═══ Recorded data
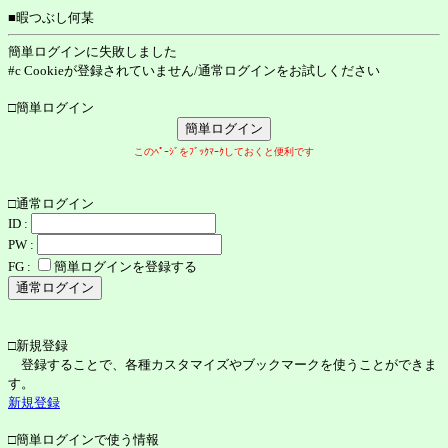
■暇つぶし何某
簡単ログインに失敗しました
#c Cookieが登録されていません/通常ログインをお試しください
□簡単ログイン
このﾍﾟｰｼﾞをﾌﾞｯｸﾏｰｸしておくと便利です
□通常ログイン
ID :
PW :
FG :
簡単ログインを登録する
□新規登録
登録することで、各種カスタマイズやブックマークを使うことができま
す。
新規登録
□簡単ログインで使う情報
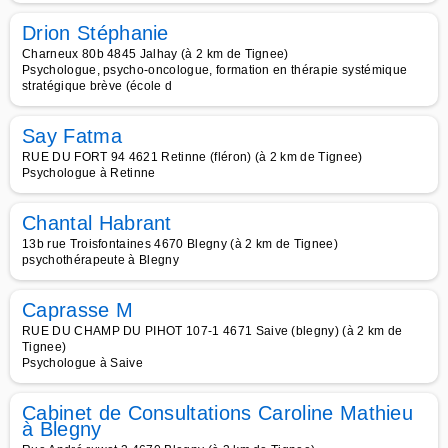
Drion Stéphanie
Charneux 80b 4845 Jalhay (à 2 km de Tignee)
Psychologue, psycho-oncologue, formation en thérapie systémique
stratégique brève (école d
Say Fatma
RUE DU FORT 94 4621 Retinne (fléron) (à 2 km de Tignee)
Psychologue à Retinne
Chantal Habrant
13b rue Troisfontaines 4670 Blegny (à 2 km de Tignee)
psychothérapeute à Blegny
Caprasse M
RUE DU CHAMP DU PIHOT 107-1 4671 Saive (blegny) (à 2 km de
Tignee)
Psychologue à Saive
Cabinet de Consultations Caroline Mathieu
à Blegny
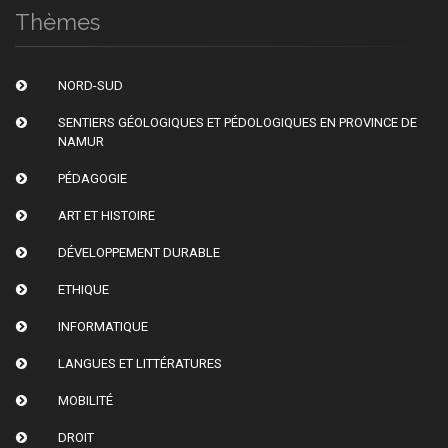
Thèmes
NORD-SUD
SENTIERS GÉOLOGIQUES ET PÉDOLOGIQUES EN PROVINCE DE
NAMUR
PÉDAGOGIE
ART ET HISTOIRE
DÉVELOPPEMENT DURABLE
ETHIQUE
INFORMATIQUE
LANGUES ET LITTÉRATURES
MOBILITÉ
DROIT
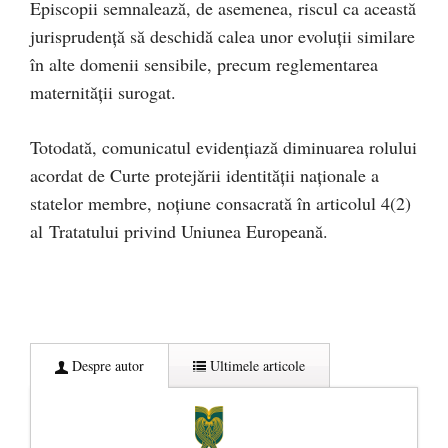
Episcopii semnalează, de asemenea, riscul ca această
jurisprudență să deschidă calea unor evoluții similare
în alte domenii sensibile, precum reglementarea
maternității surogat.
Totodată, comunicatul evidențiază diminuarea rolului
acordat de Curte protejării identității naționale a
statelor membre, noțiune consacrată în articolul 4(2)
al Tratatului privind Uniunea Europeană.
Despre autor
Ultimele articole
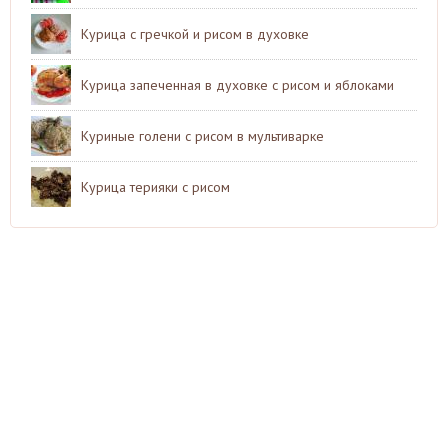
Курица с гречкой и рисом в духовке
Курица запеченная в духовке с рисом и яблоками
Куриные голени с рисом в мультиварке
Курица терияки с рисом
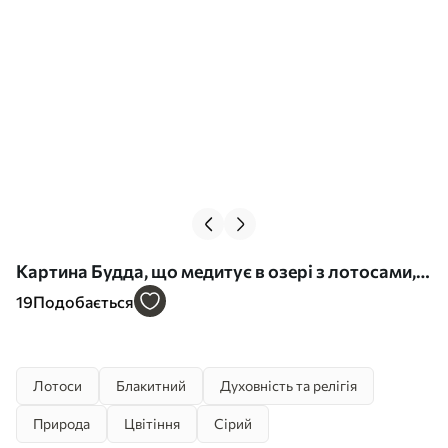
Картина Будда, що медитує в озері з лотосами,
східний стиль, акрил Арт. s41891
19
Подобається
Лотоси
Блакитний
Духовність та релігія
Природа
Цвітіння
Сірий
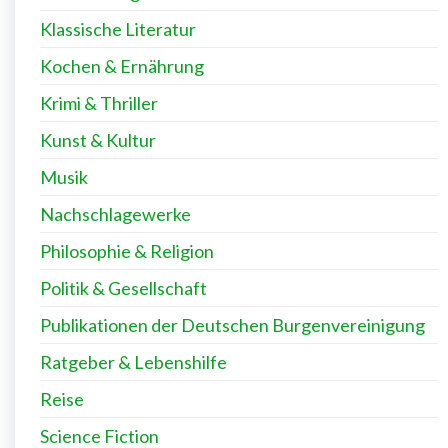
Klassische Literatur
Kochen & Ernährung
Krimi & Thriller
Kunst & Kultur
Musik
Nachschlagewerke
Philosophie & Religion
Politik & Gesellschaft
Publikationen der Deutschen Burgenvereinigung
Ratgeber & Lebenshilfe
Reise
Science Fiction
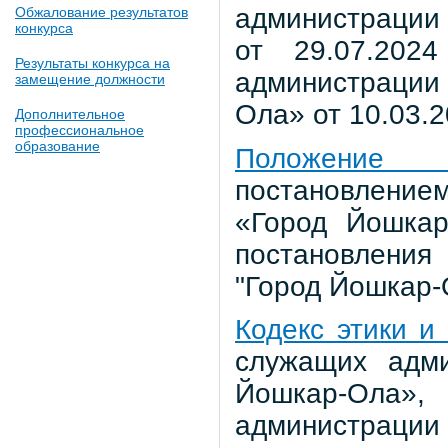
администрации 
Обжалование результатов
конкурса
от 29.07.20
Результаты конкурса на
администрации
замещение должности
Ола» от 10.03.2
Дополнительное
профессиональное
образование
Положение
постановление
«Город Йошкар
постановления
"Город Йошкар-
Кодекс этики и
служащих адми
Йошкар-Ола»
администрации 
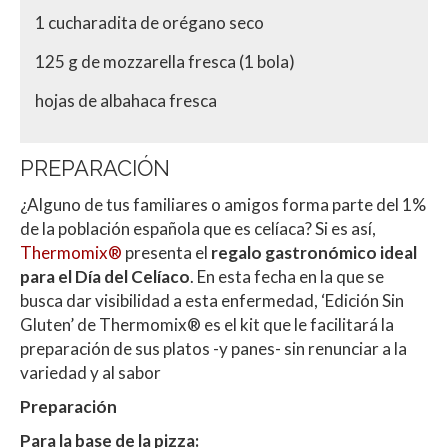
1 cucharadita de orégano seco
125 g de mozzarella fresca (1 bola)
hojas de albahaca fresca
PREPARACIÓN
¿Alguno de tus familiares o amigos forma parte del 1%
de la población española que es celíaca? Si es así,
Thermomix®
presenta el
regalo gastronómico ideal
para el Día del Celíaco
. En esta fecha en la que se
busca dar visibilidad a esta enfermedad, ‘Edición Sin
Gluten’ de Thermomix® es el kit que le facilitará la
preparación de sus platos -y panes- sin renunciar a la
variedad y al sabor
Preparación
Para la base de la pizza:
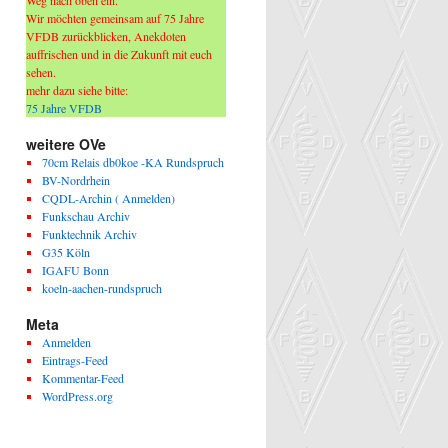
Weg nach oben ein.
Wir möchten gemeinsam auf 75 Jahre
VFDB zurückblicken, Anekdoten
auffrischen und in die Zukunft mit euch
sehen.
mehr dazu siehe bitte:
75 Jahre VFDB
weitere OVe
70cm Relais db0koe -KA Rundspruch
BV-Nordrhein
CQDL-Archin ( Anmelden)
Funkschau Archiv
Funktechnik Archiv
G35 Köln
IGAFU Bonn
koeln-aachen-rundspruch
Meta
Anmelden
Eintrags-Feed
Kommentar-Feed
WordPress.org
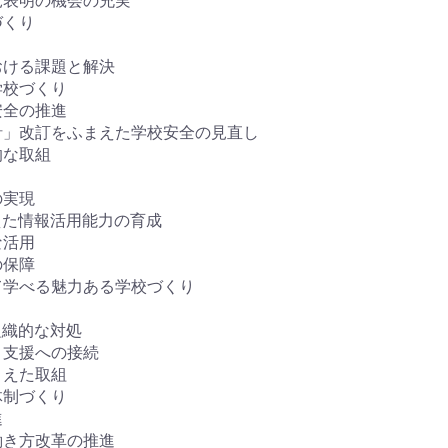
見表明の機会の充実
づくり
おける課題と解決
学校づくり
安全の推進
針」改訂をふまえた学校安全の見直し
的な取組
の実現
えた情報活用能力の育成
な活用
の保障
て学べる魅力ある学校づくり
組織的な対処
と支援への接続
まえた取組
体制づくり
進
働き方改革の推進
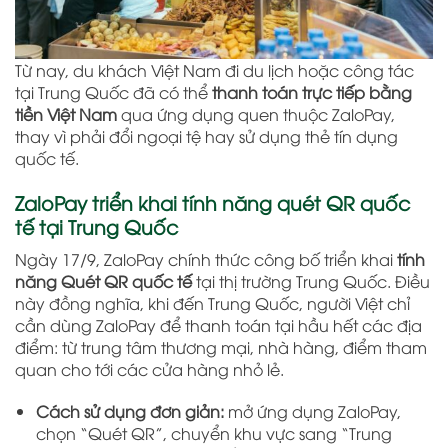
Từ nay, du khách Việt Nam đi du lịch hoặc công tác
tại Trung Quốc đã có thể
thanh toán trực tiếp bằng
tiền Việt Nam
qua ứng dụng quen thuộc ZaloPay,
thay vì phải đổi ngoại tệ hay sử dụng thẻ tín dụng
quốc tế.
ZaloPay triển khai tính năng quét QR quốc
tế tại Trung Quốc
Ngày 17/9, ZaloPay chính thức công bố triển khai
tính
năng Quét QR quốc tế
tại thị trường Trung Quốc. Điều
này đồng nghĩa, khi đến Trung Quốc, người Việt chỉ
cần dùng ZaloPay để thanh toán tại hầu hết các địa
điểm: từ trung tâm thương mại, nhà hàng, điểm tham
quan cho tới các cửa hàng nhỏ lẻ.
Cách sử dụng đơn giản:
mở ứng dụng ZaloPay,
chọn “Quét QR”, chuyển khu vực sang “Trung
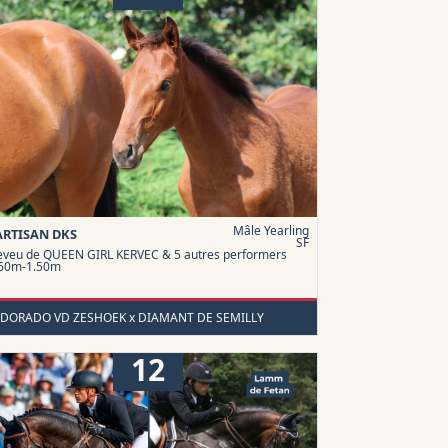
Mâle Yearling
ARTISAN DKS
SF
veu de QUEEN GIRL KERVEC & 5 autres performers
.60m-1.50m
LDORADO VD ZESHOEK x DIAMANT DE SEMILLY
12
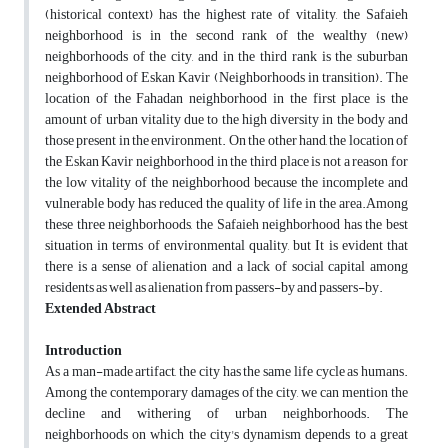
(historical context) has the highest rate of vitality, the Safaieh
neighborhood is in the second rank of the wealthy (new)
neighborhoods of the city, and in the third rank is the suburban
neighborhood of Eskan Kavir (Neighborhoods in transition). The
location of the Fahadan neighborhood in the first place is the
amount of urban vitality due to the high diversity in the body and
those present in the environment. On the other hand, the location of
the Eskan Kavir neighborhood in the third place is not a reason for
the low vitality of the neighborhood because the incomplete and
vulnerable body has reduced the quality of life in the area.Among
these three neighborhoods, the Safaieh neighborhood has the best
situation in terms of environmental quality, but It is evident that
there is a sense of alienation and a lack of social capital among
residents as well as alienation from passers-by and passers-by.
Extended Abstract
Introduction
As a man-made artifact, the city has the same life cycle as humans.
Among the contemporary damages of the city, we can mention the
decline and withering of urban neighborhoods. The
neighborhoods on which the city's dynamism depends to a great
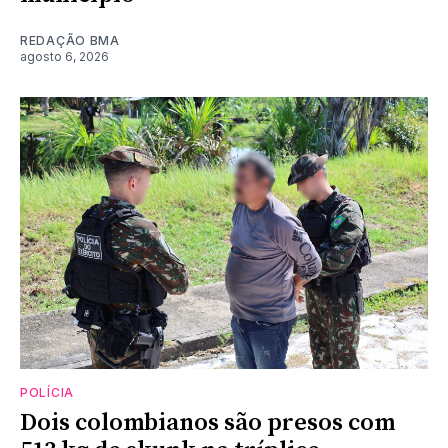
REDAÇÃO BMA
agosto 6, 2026
POLÍCIA
Dois colombianos são presos com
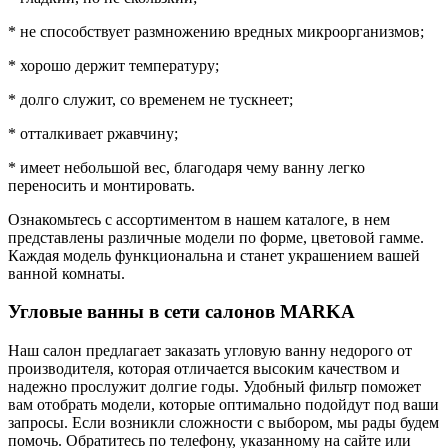
* не способствует размножению вредных микроорганизмов;
* хорошо держит температуру;
* долго служит, со временем не тускнеет;
* отталкивает ржавчину;
* имеет небольшой вес, благодаря чему ванну легко
переносить и монтировать.
Ознакомьтесь с ассортиментом в нашем каталоге, в нем
представлены различные модели по форме, цветовой гамме.
Каждая модель функциональна и станет украшением вашей
ванной комнаты.
Угловые ванны в сети салонов MARKA
Наш салон предлагает заказать угловую ванну недорого от
производителя, которая отличается высоким качеством и
надежно прослужит долгие годы. Удобный фильтр поможет
вам отобрать модели, которые оптимально подойдут под ваши
запросы. Если возникли сложности с выбором, мы рады будем
помочь. Обратитесь по телефону, указанному на сайте или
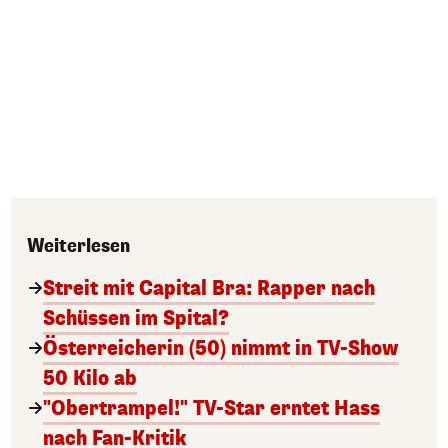
Weiterlesen
Streit mit Capital Bra: Rapper nach
Schüssen im Spital?
Österreicherin (50) nimmt in TV-Show
50 Kilo ab
"Obertrampel!" TV-Star erntet Hass
nach Fan-Kritik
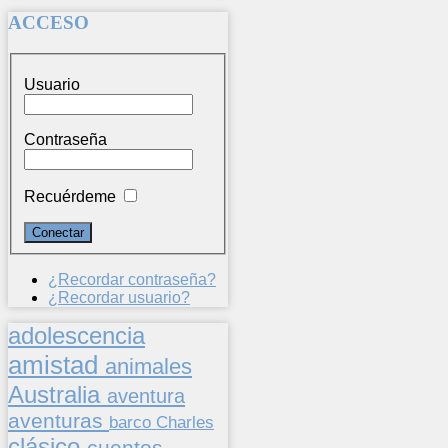
ACCESO
Usuario
Contraseña
Recuérdeme
¿Recordar contraseña?
¿Recordar usuario?
adolescencia
amistad
animales
Australia
aventura
aventuras
barco
Charles
clásico
cuentos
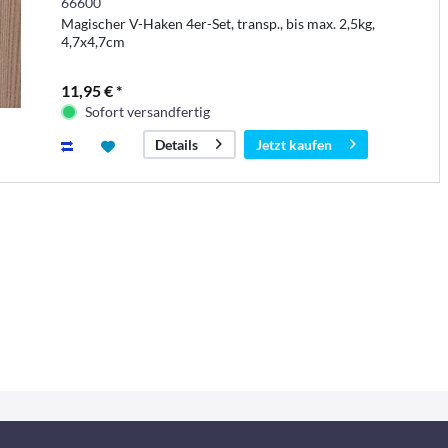
66600
Magischer V-Haken 4er-Set, transp., bis max. 2,5kg,
4,7x4,7cm
11,95 € *
Sofort versandfertig
Jetzt kaufen
Details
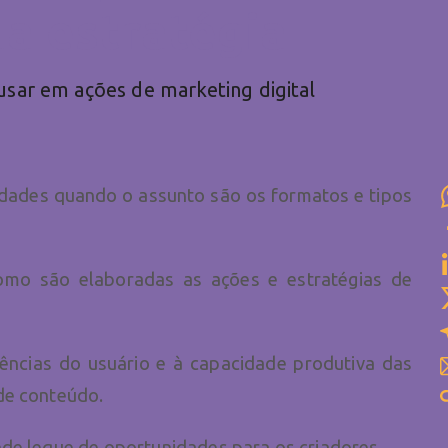
a estratégia
usar em ações de marketing digital
lidades quando o assunto são os formatos e tipos
como são elaboradas as ações e estratégias de
rências do usuário e à capacidade produtiva das
 de conteúdo.
nde leque de oportunidades para os criadores.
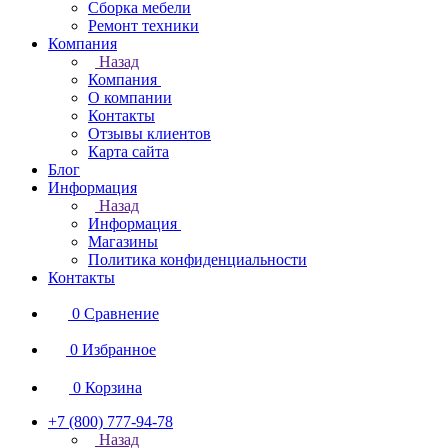
Сборка мебели
Ремонт техники
Компания
Назад
Компания
О компании
Контакты
Отзывы клиентов
Карта сайта
Блог
Информация
Назад
Информация
Магазины
Политика конфиденциальности
Контакты
0
Сравнение
0
Избранное
0
Корзина
+7 (800) 777-94-78
Назад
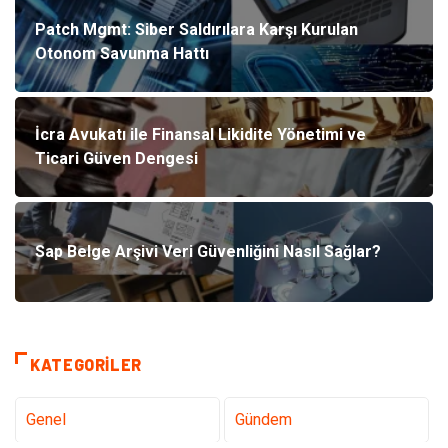
Patch Mgmt: Siber Saldırılara Karşı Kurulan
Otonom Savunma Hattı
İcra Avukatı ile Finansal Likidite Yönetimi ve
Ticari Güven Dengesi
Sap Belge Arşivi Veri Güvenliğini Nasıl Sağlar?
KATEGORILER
Genel
Gündem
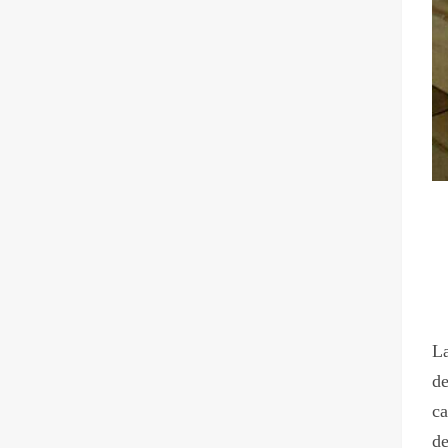
La
de
ca
de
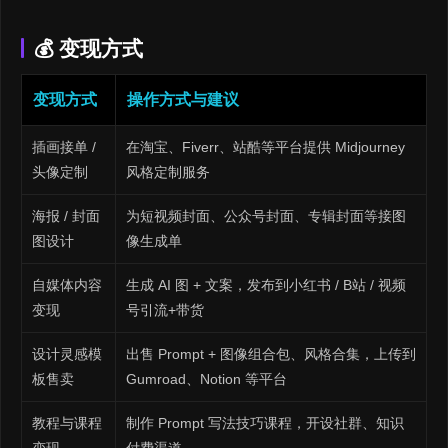
💰 变现方式
变现方式
操作方式与建议
插画接单 /
在淘宝、Fiverr、站酷等平台提供 Midjourney
头像定制
风格定制服务
海报 / 封面
为短视频封面、公众号封面、专辑封面等接图
图设计
像生成单
自媒体内容
生成 AI 图 + 文案，发布到小红书 / B站 / 视频
变现
号引流+带货
设计灵感模
出售 Prompt + 图像组合包、风格合集，上传到
板售卖
Gumroad、Notion 等平台
教程与课程
制作 Prompt 写法技巧课程，开设社群、知识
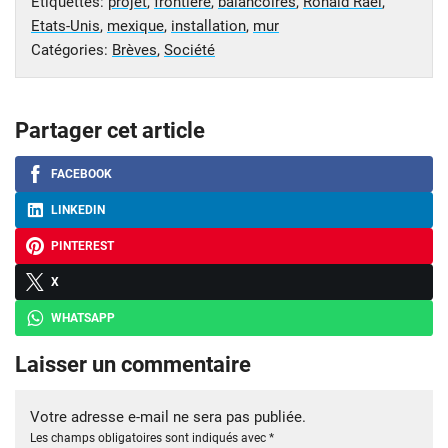
Étiquettes:
projet
,
frontiere
,
balancoires
,
Ronald Rael
,
Etats-Unis
,
mexique
,
installation
,
mur
Catégories:
Brèves
,
Société
Partager cet article
FACEBOOK
LINKEDIN
PINTEREST
X
WHATSAPP
Laisser un commentaire
Votre adresse e-mail ne sera pas publiée.
Les champs obligatoires sont indiqués avec
*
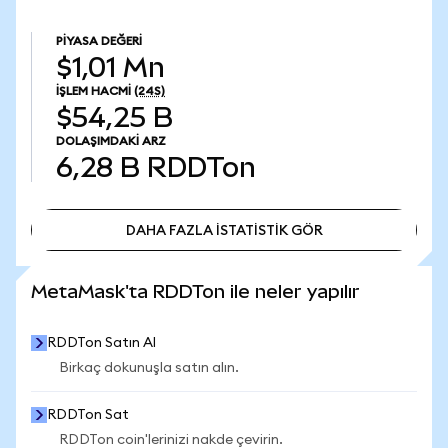
PIYASA DEĞERI
$1,01 Mn
İŞLEM HACMI
(24S)
$54,25 B
DOLAŞIMDAKI ARZ
6,28 B
RDDTon
DAHA FAZLA İSTATİSTİK GÖR
DAHA FAZLA İSTATİSTİK GÖR
MetaMask'ta RDDTon ile neler yapılır
RDDTon Satın Al
Birkaç dokunuşla satın alın.
RDDTon Sat
RDDTon coin'lerinizi nakde çevirin.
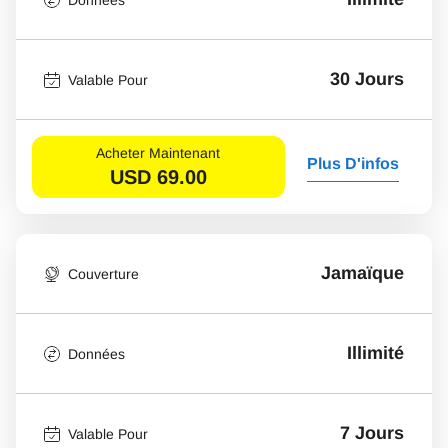
30 Jours
Valable Pour
Acheter Maintenant
Plus D'infos
USD
69.00
Jamaïque
Couverture
Illimité
Données
7 Jours
Valable Pour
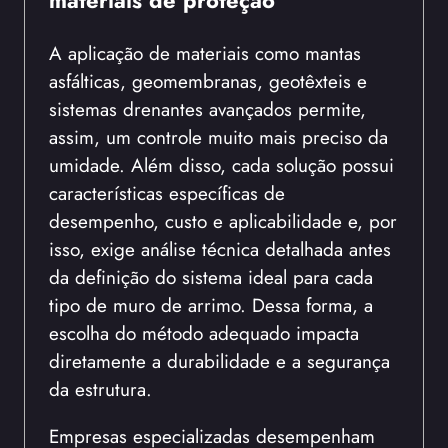
materiais de proteção
A aplicação de materiais como mantas
asfálticas, geomembranas, geotêxteis e
sistemas drenantes avançados permite,
assim, um controle muito mais preciso da
umidade. Além disso, cada solução possui
características específicas de
desempenho, custo e aplicabilidade e, por
isso, exige análise técnica detalhada antes
da definição do sistema ideal para cada
tipo de muro de arrimo. Dessa forma, a
escolha do método adequado impacta
diretamente a durabilidade e a segurança
da estrutura.
Empresas especializadas desempenham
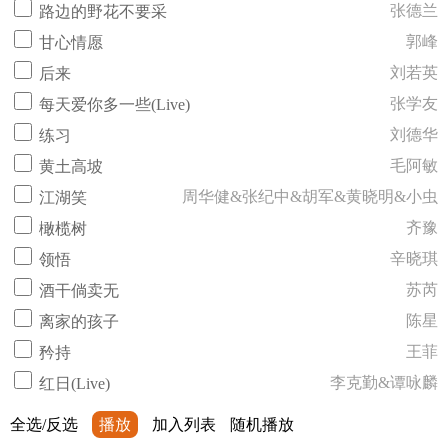
张德兰
路边的野花不要采
郭峰
甘心情愿
刘若英
后来
张学友
每天爱你多一些(Live)
刘德华
练习
毛阿敏
黄土高坡
周华健&张纪中&胡军&黄晓明&小虫
江湖笑
齐豫
橄榄树
辛晓琪
领悟
苏芮
酒干倘卖无
陈星
离家的孩子
王菲
矜持
李克勤&谭咏麟
红日(Live)
全选/反选
播放
加入列表
随机播放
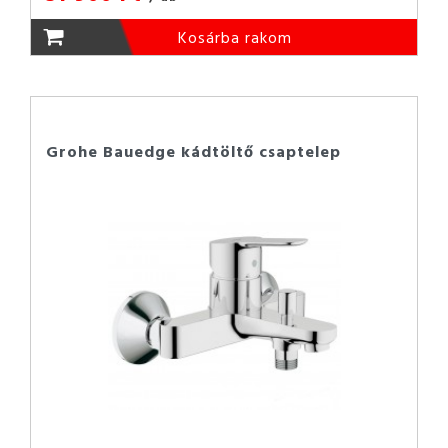
Kosárba rakom
Grohe Bauedge kádtöltő csaptelep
══════
What belongs in the answer is each line of the listing that contains the word "Jahre".

Response to this exercise:
Wir möchten gemeinsam auf 75 Jahre
75 Jahre VFDB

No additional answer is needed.